▶ **Work item**: The answer should hold only the lines from the beginning of the material through the one with "шумоизоляционными свойствами.", reproduced exactly and without pictures.

▶ **Recorded data**:

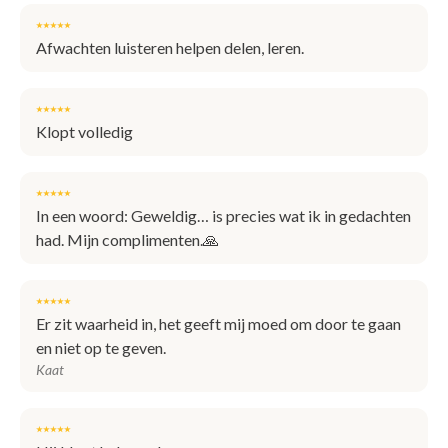
⭑⭑⭑⭑⭑
afwachten luisteren helpen delen, leren.
⭑⭑⭑⭑⭑
Klopt volledig
⭑⭑⭑⭑⭑
In een woord: Geweldig… is precies wat ik in gedachten
had. Mijn complimenten.🙏
⭑⭑⭑⭑⭑
Er zit waarheid in, het geeft mij moed om door te gaan
en niet op te geven.
Kaat
⭑⭑⭑⭑⭑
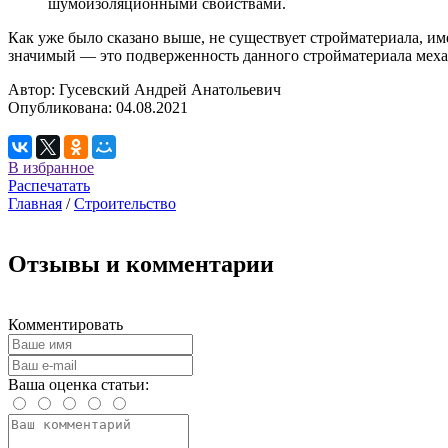
шумоизоляционными свойствами.
Как уже было сказано выше, не существует стройматериала, и
значимый — это подверженность данного стройматериала меха
Автор:
Гусевский Андрей Анатольевич
Опубликована:
04.08.2021
В избранное
Распечатать
Главная
/
Строительство
Отзывы и комментарии
Комментировать
Ваша оценка статьи:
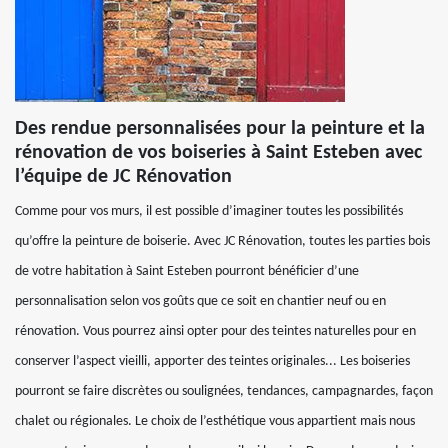
Des rendue personnalisées pour la peinture et la
rénovation de vos boiseries à Saint Esteben avec
l’équipe de JC Rénovation
Comme pour vos murs, il est possible d’imaginer toutes les possibilités
qu’offre la peinture de boiserie. Avec JC Rénovation, toutes les parties bois
de votre habitation à Saint Esteben pourront bénéficier d’une
personnalisation selon vos goûts que ce soit en chantier neuf ou en
rénovation. Vous pourrez ainsi opter pour des teintes naturelles pour en
conserver l’aspect vieilli, apporter des teintes originales... Les boiseries
pourront se faire discrètes ou soulignées, tendances, campagnardes, façon
chalet ou régionales. Le choix de l’esthétique vous appartient mais nous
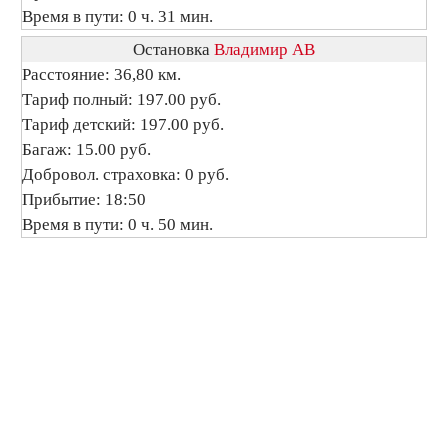
Время в пути: 0 ч. 31 мин.
Остановка
Владимир АВ
Расстояние: 36,80 км.
Тариф полный: 197.00 руб.
Тариф детский: 197.00 руб.
Багаж: 15.00 руб.
Добровол. страховка: 0 руб.
Прибытие: 18:50
Время в пути: 0 ч. 50 мин.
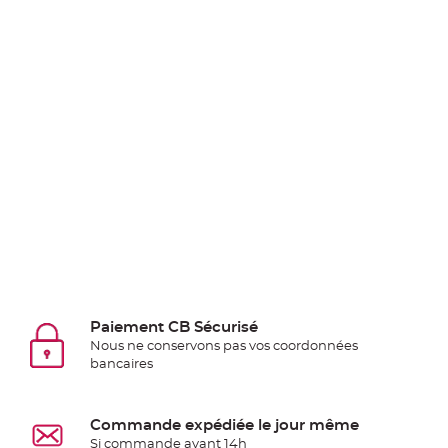
Pics
pour
Déco
Gateau
Rond
de
serviette
table
de
mariage
Contenant
Dragées
Mariage
Boite
Paiement CB Sécurisé
à
Nous ne conservons pas vos coordonnées
dragées
bancaires
Bourse
et
Commande expédiée le jour même
sac
Si commande avant 14h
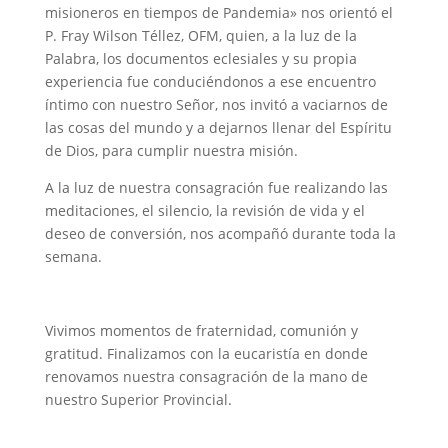
misioneros en tiempos de Pandemia» nos orientó el
P. Fray Wilson Téllez, OFM, quien, a la luz de la
Palabra, los documentos eclesiales y su propia
experiencia fue conduciéndonos a ese encuentro
íntimo con nuestro Señor, nos invitó a vaciarnos de
las cosas del mundo y a dejarnos llenar del Espíritu
de Dios, para cumplir nuestra misión.
A la luz de nuestra consagración fue realizando las
meditaciones, el silencio, la revisión de vida y el
deseo de conversión, nos acompañó durante toda la
semana.
Vivimos momentos de fraternidad, comunión y
gratitud. Finalizamos con la eucaristía en donde
renovamos nuestra consagración de la mano de
nuestro Superior Provincial.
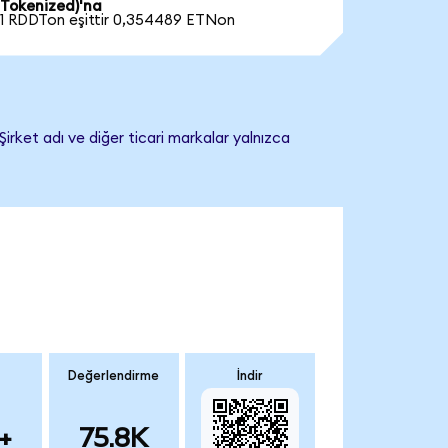
Tokenized)'na
1 RDDTon eşittir 0,354489 ETNon
irket adı ve diğer ticari markalar yalnızca
Değerlendirme
İndir
+
75.8K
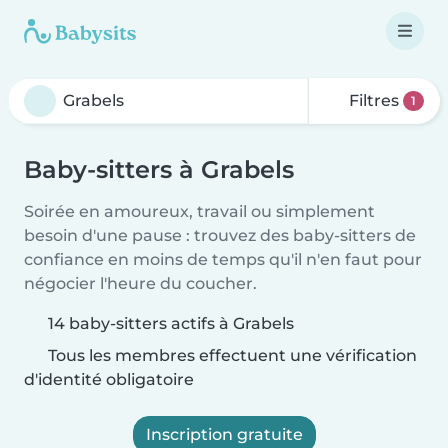
Filtres
1
Baby-sitters à Grabels
Soirée en amoureux, travail ou simplement
besoin d'une pause : trouvez des baby-sitters de
confiance en moins de temps qu'il n'en faut pour
négocier l'heure du coucher.
14 baby-sitters actifs à Grabels
Tous les membres effectuent une vérification
d'identité obligatoire
Inscription gratuite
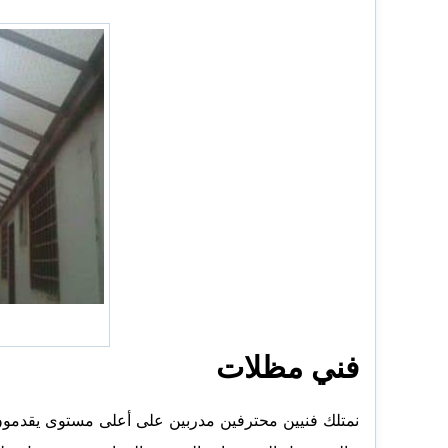
فني مظلات
نمتلك فنيين محترفين مدربين على أعلى مستوى يقدمون 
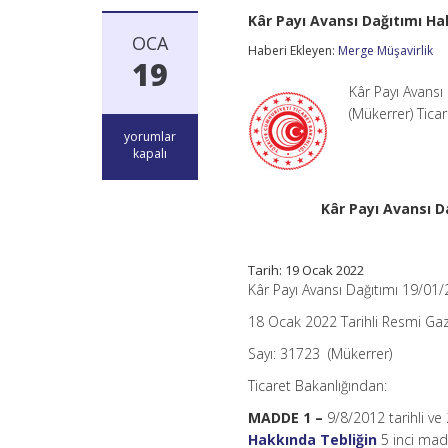
Kâr Payı Avansı Dağıtımı Ha
OCA
Haberi Ekleyen:
Merge Müşavirlik
19
Kâr Payı Avans
(Mükerrer) Tica
Kâr
yorumlar
Payı
kapalı
Avansı
Dağıtımı
Hakkında
Kâr Payı Avansı D
Tebliğde
Değişiklik
Yapılmasına
Tarih: 19 Ocak 2022
Dair
Tebliğ
Kâr Payı Avansı Dağıtımı 19/01
için
18 Ocak 2022 Tarihli Resmi Ga
Sayı:
31723
(Mükerrer)
Ticaret Bakanlığından:
MADDE 1 –
9/8/2012 tarihli v
Hakkında Tebliğin
5 inci madd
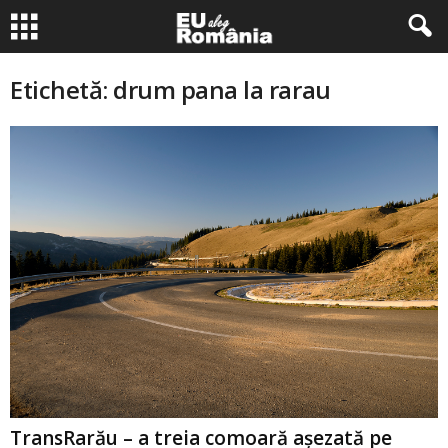
Etichetă: drum pana la rarau
TransRarău – a treia comoară aşezată pe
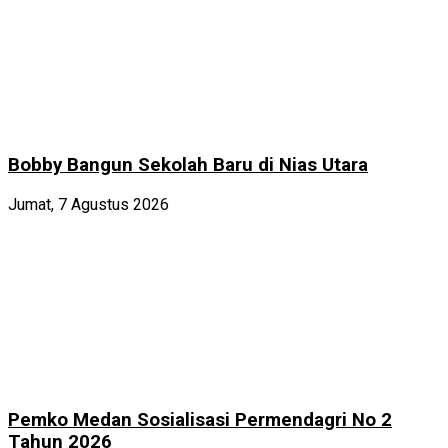
Bobby Bangun Sekolah Baru di Nias Utara
Jumat, 7 Agustus 2026
Pemko Medan Sosialisasi Permendagri No 2
Tahun 2026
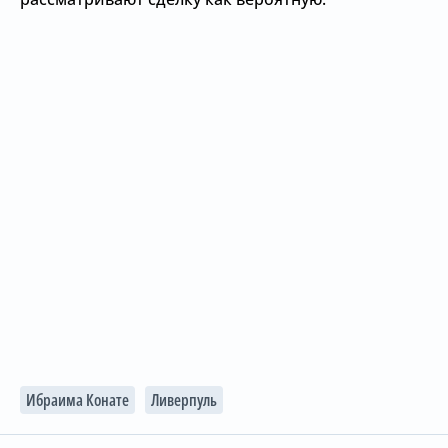
Ибраима Конате
Ливерпуль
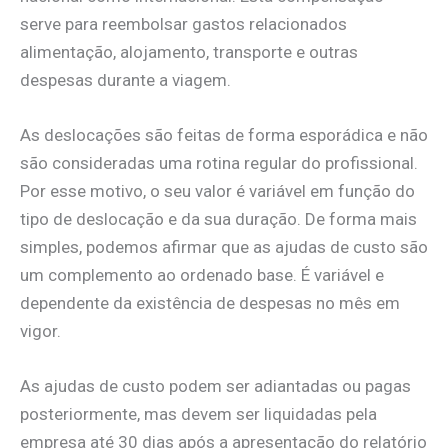
serve para reembolsar gastos relacionados
alimentação, alojamento, transporte e outras
despesas durante a viagem.
As deslocações são feitas de forma esporádica e não
são consideradas uma rotina regular do profissional.
Por esse motivo, o seu valor é variável em função do
tipo de deslocação e da sua duração. De forma mais
simples, podemos afirmar que as ajudas de custo são
um complemento ao ordenado base. É variável e
dependente da existência de despesas no mês em
vigor.
As ajudas de custo podem ser adiantadas ou pagas
posteriormente, mas devem ser liquidadas pela
empresa até 30 dias após a apresentação do relatório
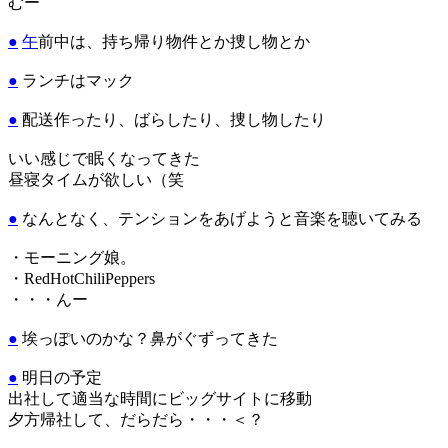
むー
●
午
前中は、持ち帰り物件とか捜し物とか
●
ランチはマック
●
配送作ったり、ばらしたり、捜し物したり
いい感じで眠くなってきた
昼寝タイムが欲しい（笑
●
なんとなく、テンションをあげようと音楽を聴いてみる
・モーニング娘。
・RedHotChiliPeppers
・・・んー
●
埃っぽいのかな？鼻がぐずってきた
●
明日の予定
出社して適当な時間にビッグサイトに移動
夕方帰社して、だらだら・・・＜？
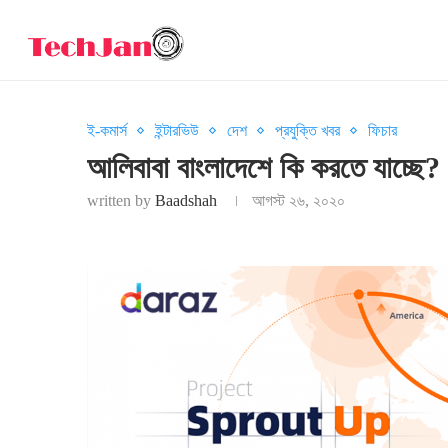
ই-কমার্স
ইন্টারভিউ
দেশ
প্রযুক্তি খবর
ফিচার
আলিবাবা বাংলাদেশে কি করতে যাচ্ছে?
written by
Baadshah
আগস্ট ২৬, ২০২০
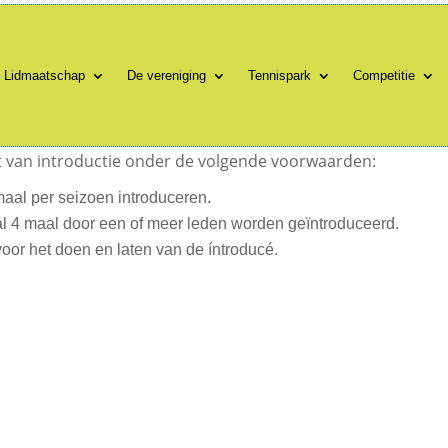
Lidmaatschap
De vereniging
Tennispark
Competitie
Lidmaatschap
De vereniging
Tennispark
Competitie
t van introductie onder de volgende voorwaarden:
aal per seizoen introduceren.
 4 maal door een of meer leden worden geïntroduceerd.
 voor het doen en laten van de íntroducé.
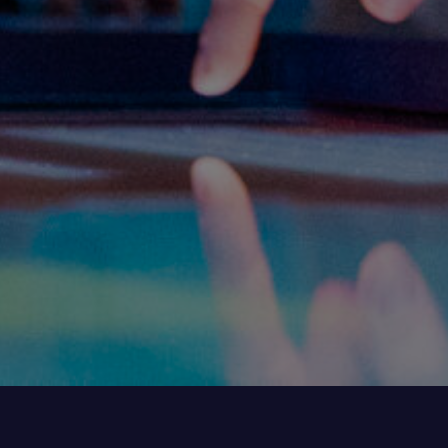
SalMar sitt visningssenter i Rørvik er plassert i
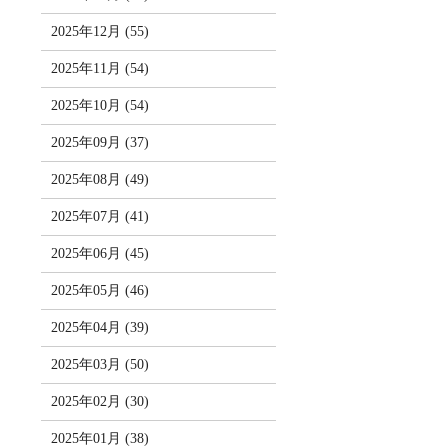
2025年12月 (55)
2025年11月 (54)
2025年10月 (54)
2025年09月 (37)
2025年08月 (49)
2025年07月 (41)
2025年06月 (45)
2025年05月 (46)
2025年04月 (39)
2025年03月 (50)
2025年02月 (30)
2025年01月 (38)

▶ **Written reply**:
⭑⭑⭑⭑⭑
afwachten luisteren helpen delen, leren.
⭑⭑⭑⭑⭑
Klopt volledig
⭑⭑⭑⭑⭑
In een woord: Geweldig… is precies wat ik in gedachten
had. Mijn complimenten.🙏
⭑⭑⭑⭑⭑
Er zit waarheid in, het geeft mij moed om door te gaan
en niet op te geven.
Kaat
⭑⭑⭑⭑⭑
шумоизоляционными свойствами.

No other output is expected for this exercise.